It’s just an average day. You are going about your business. You just did shopping at the shuk (market). You just arrived at work or class, maybe you just dropped off your kids at day care or just stepped into the shower with your girlfriend. Maybe you are sleeping off that hangover from the previous night or eating popcorn and watching a comedy with family. Normal day for any person reading this.
But suddenly you hear the siren. It comes on often enough that you don’t know how to treat it. Do you run for the bomb shelter in the basement, seven flights down or just get into the stairwell. Do you get into the room that is furthest to the East so that it has to go through a few walls before it gets to you (everyone knows where East and West is in their home for this reason). Do you run back to day care, do you stop the car or keep driving, do you stay in the shower or do you have enough time to get out and go into a stairwell. Do you get to the side of the road and hide next to a concrete divider.

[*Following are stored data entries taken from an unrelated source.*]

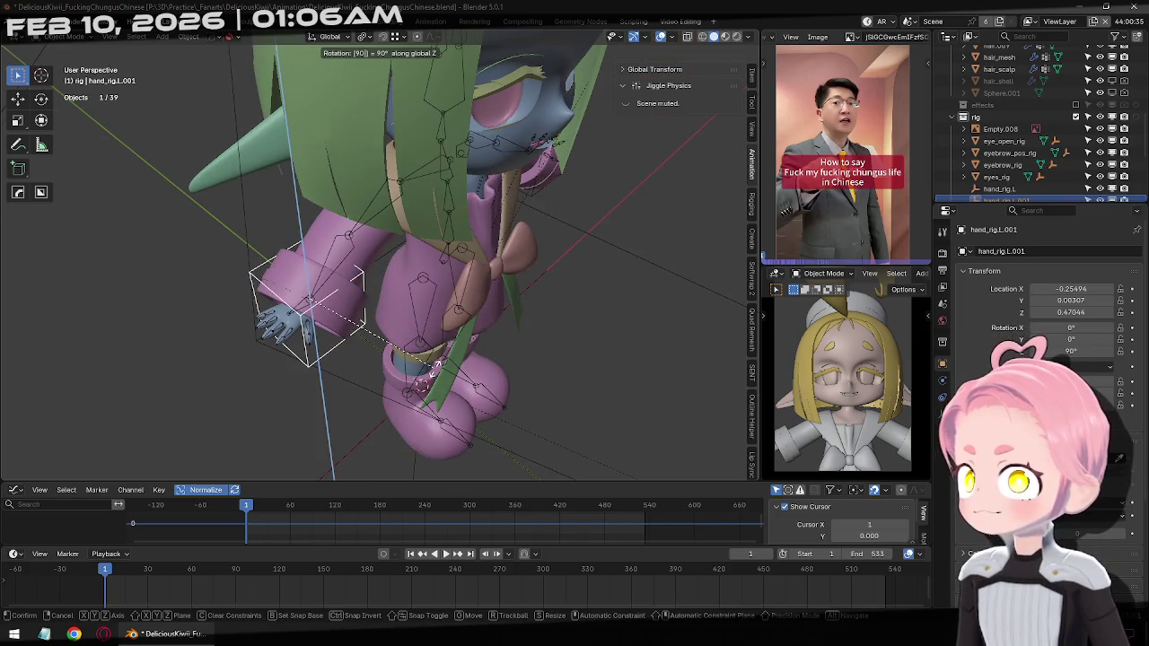
key(Return)
key(KP_1)
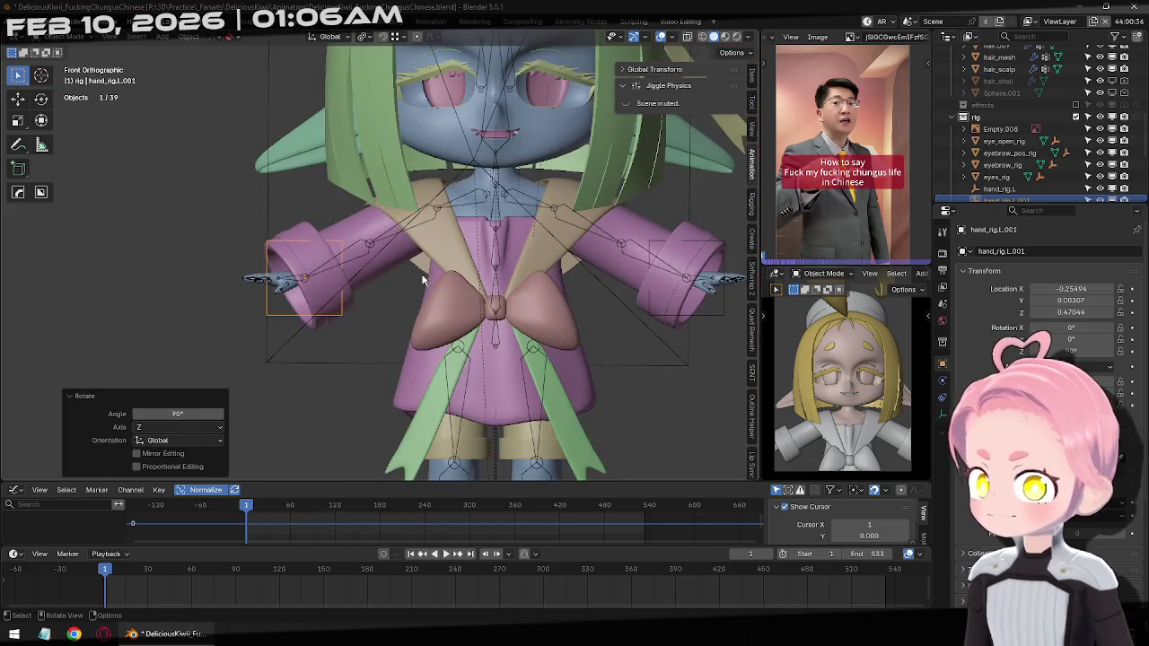
Rename the right-side hand empty to hand_rig.R and reselect the armature
scroll(650, 325, up, 1)
click(579, 288)
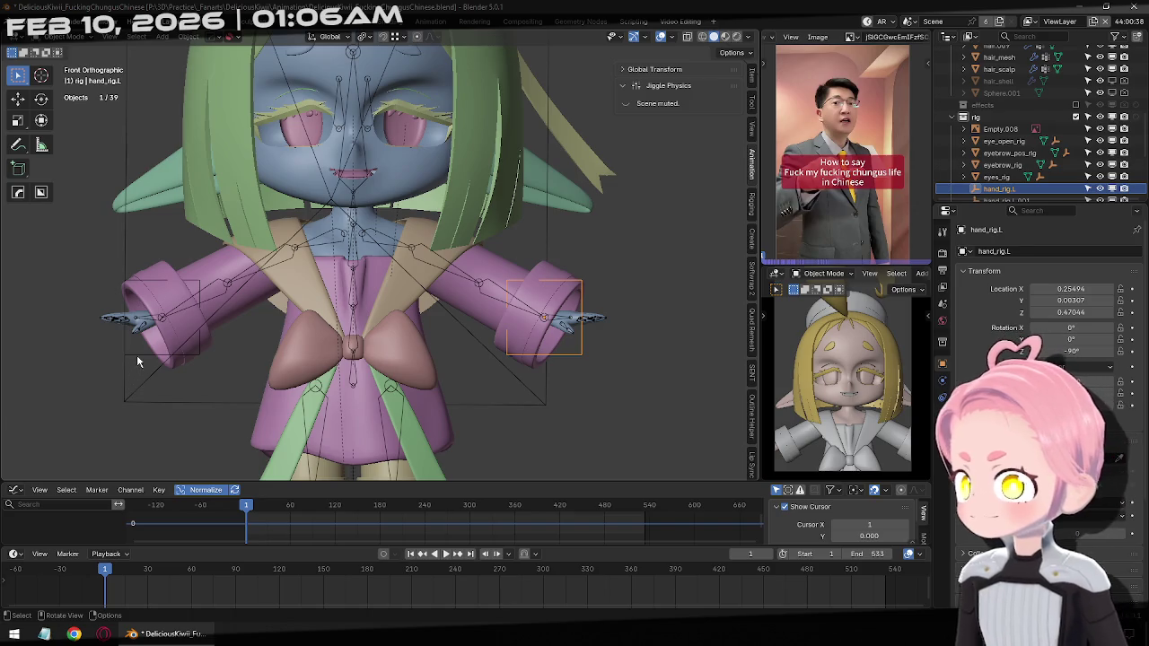
key(shift+d)
key(F2)
key(BackSpace)
key(Escape)
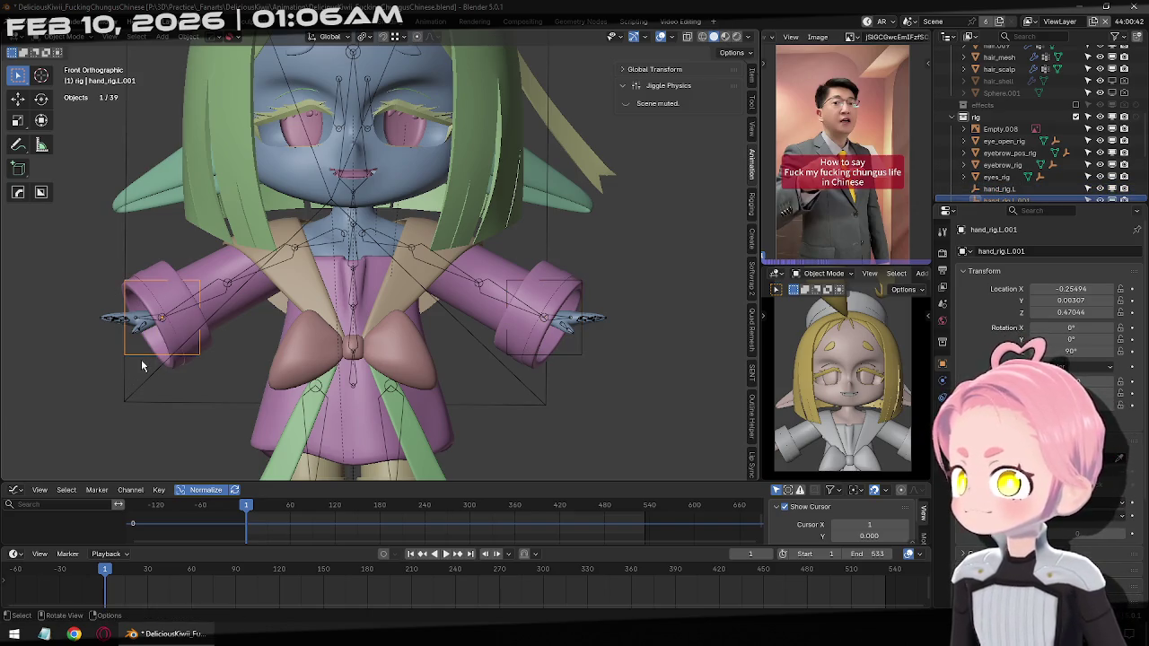
key(F2)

You don’t really know anything except one thing, there are people 20 miles away who want you dead. They don’t know if you are pro or anti-Palestine, Jew, Christian or Muslim, Arab or African, child or elderly, woman or man. They will celebrate your death regardless of who you are simply for the reason that you live on the other side of the fence. You know the rocket is imprecise, you know that they don’t care where it flies, you know that they shoot it with one thought: that it hits someone, anyone. You know it can’t destroy a building, but if it falls anywhere near you, it will kill you or maim you for life.
And so as you listen to the waxing and waning of the siren, you can’t stop but think about two things: what to do and are you unlucky. Because the chances of it hitting you are low. You have to be unlucky to be hit. But you don’t know if you are lucky or unlucky. If this is the day that you made the wrong decision to take the regular path or if this was your bad day because you took an alternate route that lead you to be just at the spot where a rocket lands to day. You sit and wonder are you unlucky enough to be hit by the few rocket that get passed the Iron Dome and picks you out of all the people in your city, a city that takes less time to run lengthwise than a 5k and only a couple miles in width. A city that is dense and compact and where there really isn’t time to search for a shelter.
And so you find a spot that you think is safe, and you hope that today you are not unlucky, that your friends and family are not unlucky. And you listen for the Iron Dome to hit the rockets and you wait to hear if any of them crash and you wait to see if you are going to stay alive.
Now in a normal country, if this happened once, the country would go and stop it. They would send their rockets at those who launch the rockets, send their troops to find the sadistic killers. But we can’t. Every time we try to, the world erupts in unison in condemnation, of how dare we try to stop their “resistance”, how dare we respond to them and kill civilians, when they purposely, sadistically, cruelly place themselves near civilians with the specific aim of having those civilians killed should we respond to derive the most sympathy to them and hatred towards us. Somehow the brain of the world will not for a second consider their genocidal actions towards me, or the people they hold hostage, the people they hide behind while shooting at me.
All we hear is “if we give them their land they wouldn’t try to kill you”. Something no one would say about any other conflict, because it would sound crazy to reward psychopaths with land in Russia, or China or India or any other country. But this is what they say and so we offer them a state, and they say no and go on a rampage killing us in clubs, cafe’s and on buses. We give them money and they buy more rockets that shoot further and destroy more. We leave the land that we won in a war of their agression, and they build more rockets and shoot more of them at us. And no matter what we try to do to appease them their goal doesn’t change: their goal is our death.
And so what do we do? We decrease the chances of bad luck by using our ingenuity and time and money on technology that destroys their rockets, instead of all the other things we could be making with that talent and money. And all they do is get more rockets with the hope of either getting us to spend so much money that we go bankrupt or that somehow a rocket gets passed the Iron Dome, and kills someone, anyone.
The insanity is that it doesn’t matter if that rocket doesn’t end our state. They know that rocket won’t creat their state. It doesn’t matter how ineffective it is to get them to their goal: the elimination of our people, all they care is that there is one fewer Israeli, Jew or Muslim, old or young, man or woman, white or black. They just want us dead and the western media, the student protesters, the world loves them for it.
And then it passes, usually with a boom and the slow silence of the siren. Your adrenaline falls. You leave your “safe” spot, you calm the kids nearby, and you try to get on with your day. And you don’t call anyone because there are too many people to call, except maybe your spouse. We assume that we are ok unless we hear otherwise. We simply kiss each other an extra kiss when we depart and give an extra long hug when we meet. Because no one knows when their luck is going to run out.